● **Dataset records**
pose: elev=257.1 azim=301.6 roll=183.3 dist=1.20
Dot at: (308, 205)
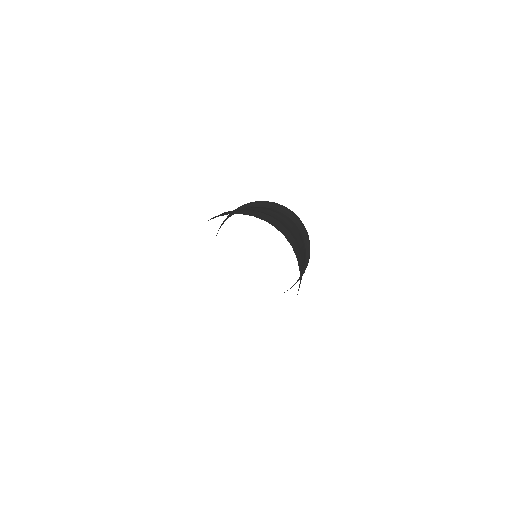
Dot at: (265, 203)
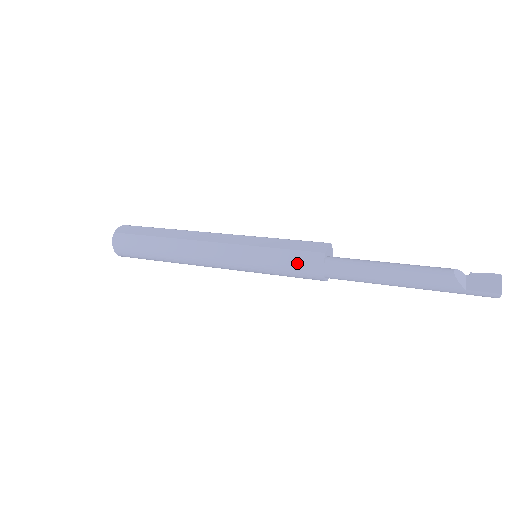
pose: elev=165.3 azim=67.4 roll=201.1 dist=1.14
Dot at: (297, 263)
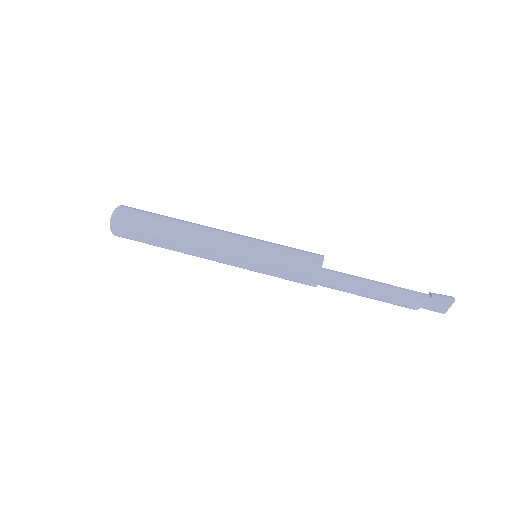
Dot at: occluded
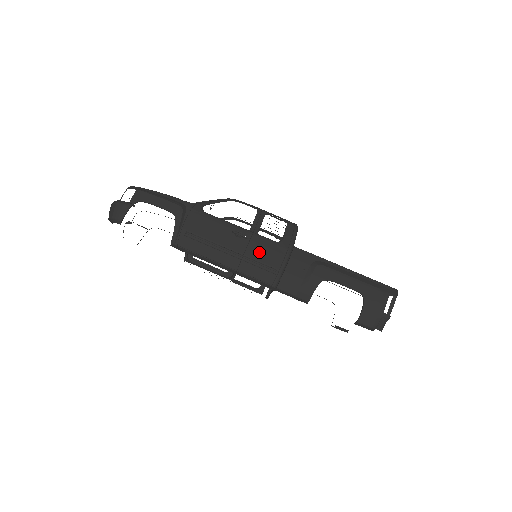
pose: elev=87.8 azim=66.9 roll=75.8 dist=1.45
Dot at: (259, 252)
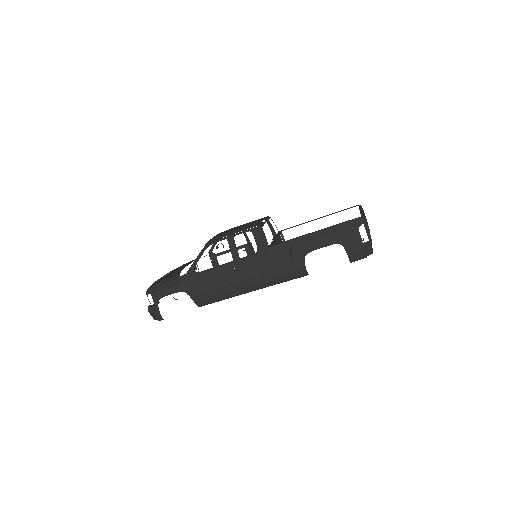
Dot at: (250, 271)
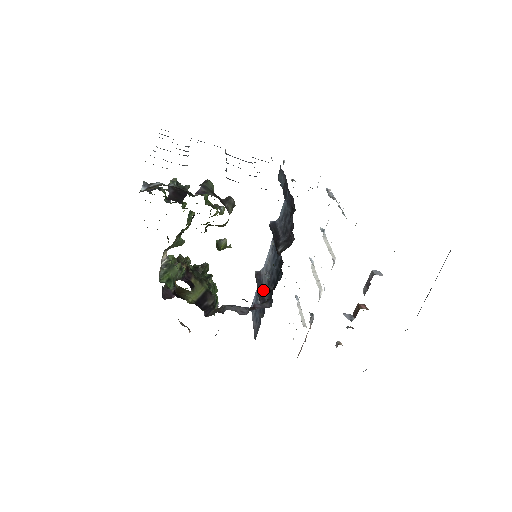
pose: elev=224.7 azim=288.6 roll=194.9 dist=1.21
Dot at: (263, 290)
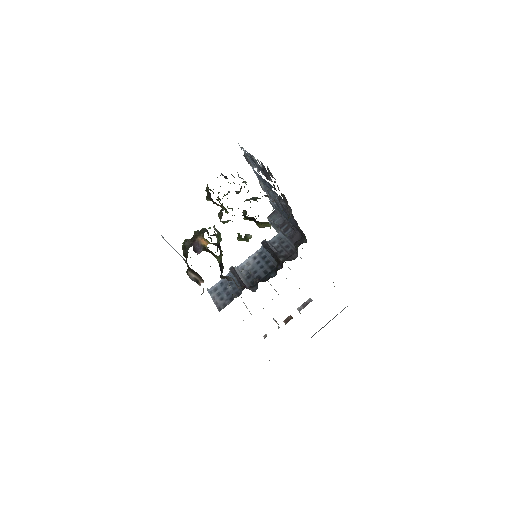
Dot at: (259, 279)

● **WORK REQUIRED**
Starting at the line that contains "pose: elev=224.7 azim=288.6" and ending at the last line of the items, convert those lines alone into a numbered list with blank lines skipped. Leave the pictures out of your answer.

● **EXERCISE SOLUTION**
1. pose: elev=224.7 azim=288.6 roll=194.9 dist=1.21
2. Dot at: (263, 290)
3. Dot at: (259, 279)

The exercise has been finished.